Ako Mitchell has a field day with a variety of roles and while he is excellent in them all (I particularly liked his final cameo as the businessman who wants to franchise Audrey II worldwide, thereby ensuring the destruction of humankind) he really shines as the demented, dangerous and downright sadistic dentist, Orin Scrivello DDS. Wisely, Mitchell never seeks sympathy for Scrivello, the man who hits his girlfriend (Audrey), relishes in inflicting pain on his patients (his small scene with James Charlton as his hapless patient saw them both in superb form) but revels in highlighting his toxic persona. Vocally, he is pure gold; his delivery of Dentist! was assured, funny and full of energy.
The trio of urchins are dynamite: Ellena Vincent, Ibinabo Jack and Joelle Moses. They each have powerful, resonant voices with remarkable tops; they harmonise explosively and bring real brio to everything they do. Fearless, sexy and perfect, in their glittery gowns or street wear, this is as formidable a trio as one could hope for. Skid Row and the title song were performed with real guts, voice and style. Winners all.
Tim Jackson has double duty, as Musical Director and Choroegrapher. He discharges both roles with distinction – especially good was the routine with the telephones in Call Back In The Morning which opens Act Two. And, as mentioned above, the staging of Somewhere That’s Green was magical. From a musical point of view, there are no weaknesses vocally; everything is sung properly and as Menken’s score requires.

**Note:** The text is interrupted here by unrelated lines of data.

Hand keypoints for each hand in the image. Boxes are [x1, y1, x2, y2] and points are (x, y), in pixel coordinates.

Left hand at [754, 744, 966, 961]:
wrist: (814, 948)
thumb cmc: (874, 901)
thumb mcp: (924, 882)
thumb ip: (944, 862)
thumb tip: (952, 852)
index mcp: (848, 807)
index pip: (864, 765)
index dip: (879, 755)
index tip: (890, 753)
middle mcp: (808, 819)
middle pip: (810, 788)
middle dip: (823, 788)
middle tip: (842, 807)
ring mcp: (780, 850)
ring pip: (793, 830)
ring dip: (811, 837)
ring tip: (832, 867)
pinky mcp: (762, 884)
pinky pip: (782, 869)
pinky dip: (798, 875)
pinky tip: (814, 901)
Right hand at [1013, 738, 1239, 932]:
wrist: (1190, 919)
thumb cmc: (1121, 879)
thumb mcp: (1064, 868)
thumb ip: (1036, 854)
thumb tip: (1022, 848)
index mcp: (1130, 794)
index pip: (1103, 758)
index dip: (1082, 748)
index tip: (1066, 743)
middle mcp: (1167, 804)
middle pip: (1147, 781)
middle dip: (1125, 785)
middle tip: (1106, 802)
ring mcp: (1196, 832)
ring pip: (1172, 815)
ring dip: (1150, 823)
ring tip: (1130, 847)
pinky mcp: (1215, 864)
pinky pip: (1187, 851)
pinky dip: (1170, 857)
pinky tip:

As always, there could have been a bigger orchestra, especially brass and wind instruments, but the small ensemble worked effectively in the space. Richard Brooker’s sound design was too loud for my ears, especially in such an intimate space with singers who can achieve nuance in vocal lines. Not everything needs to be pumped through the sound system at 10 on the musical equivalent of the Richter Scale.
Richard Howell’s lighting design was very effective – moods created by the actors were sustained and emphasised by the lighting. And the entire blackout at a critical plot point was a genius moment.
Bond’s production of Little Shop Of Horrors is remarkably good, truly inventive. It is a credit to the Royal Exchange Theatre that they can produce such quality musical theatre by relying on what seem to be old-fashioned values (going by the West End anyway): excellent material, the right director and designer, and a cast all of whom who can actually act, sing and dance to give full measure to every musical and theatrical aspect of the production.
Go to Manchester and enjoy some gore, glitter and great singing and acting. Not to mention splendid puppetry.
Little Shop Of Horrors runs til 31 January at the Royal Exchange Theatre, Manchester.